WORK REQUEST: Only the lines from the one with "block; text-align: right;" through the end of the data are wanted, copied exactly.
START INFORMATION SUPPLIED
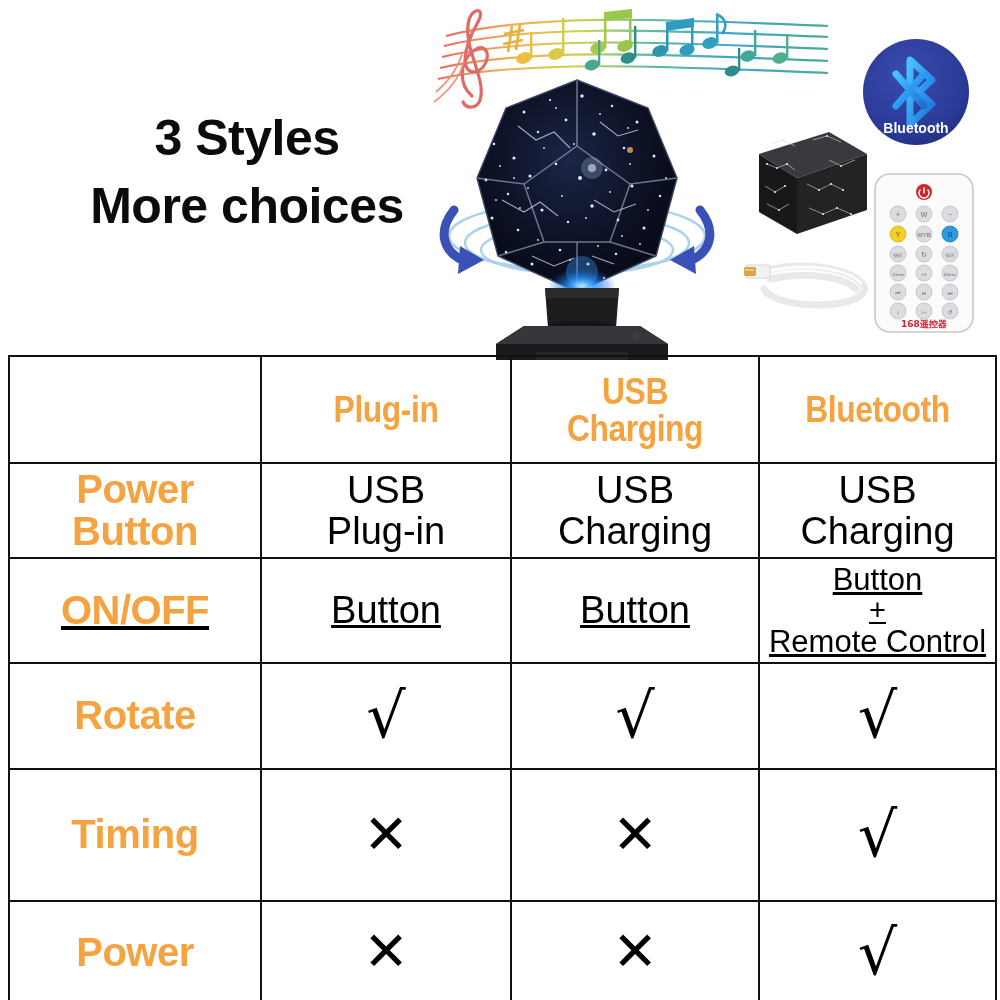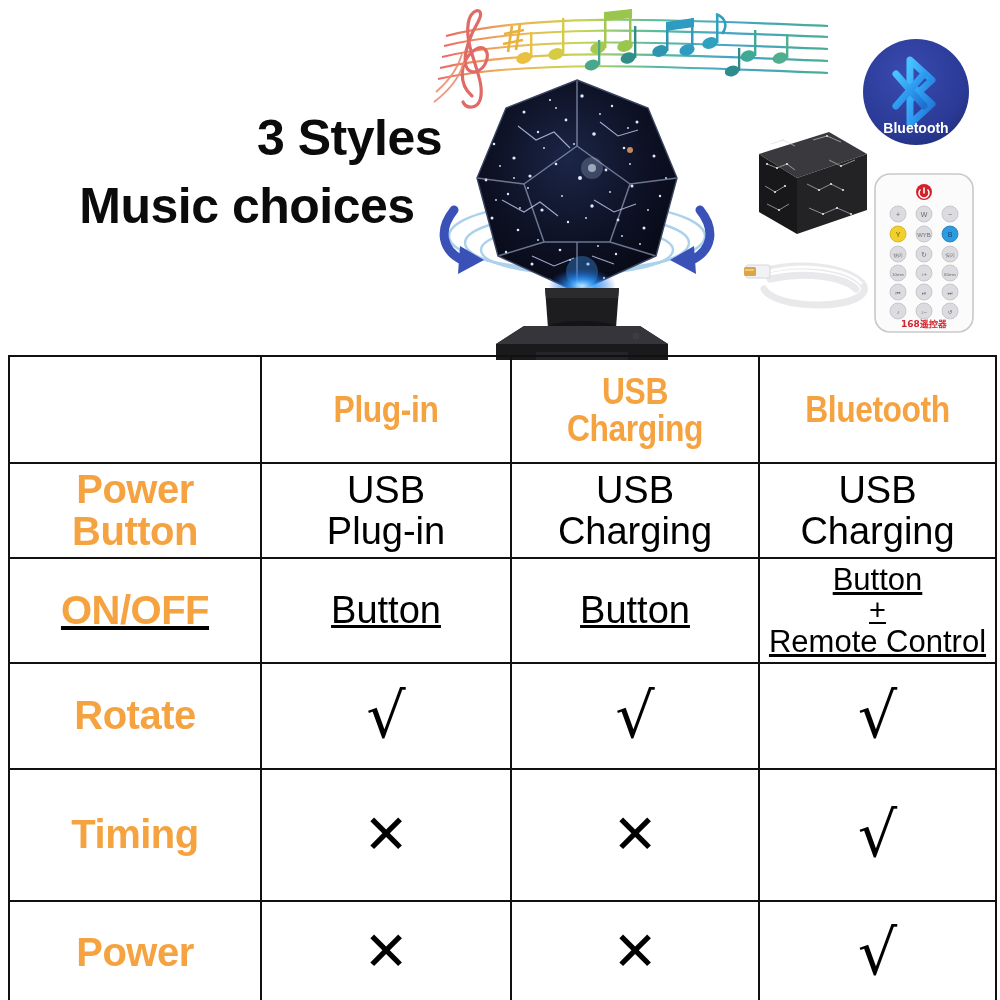--- a/index.html
+++ b/index.html
@@ -27,7 +27,7 @@
     text-align: center;
     letter-spacing: -0.5px;
   }
-  .headline .l1 { display: block; text-align: right; }
+  .headline .l1 { display: block; }
   .headline .l2 { display: block; }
END INFORMATION SUPPLIED
RESULT OF THE EXERCISE:
-  .headline .l1 { display: block; text-align: right; }
+  .headline .l1 { display: block; }
   .headline .l2 { display: block; }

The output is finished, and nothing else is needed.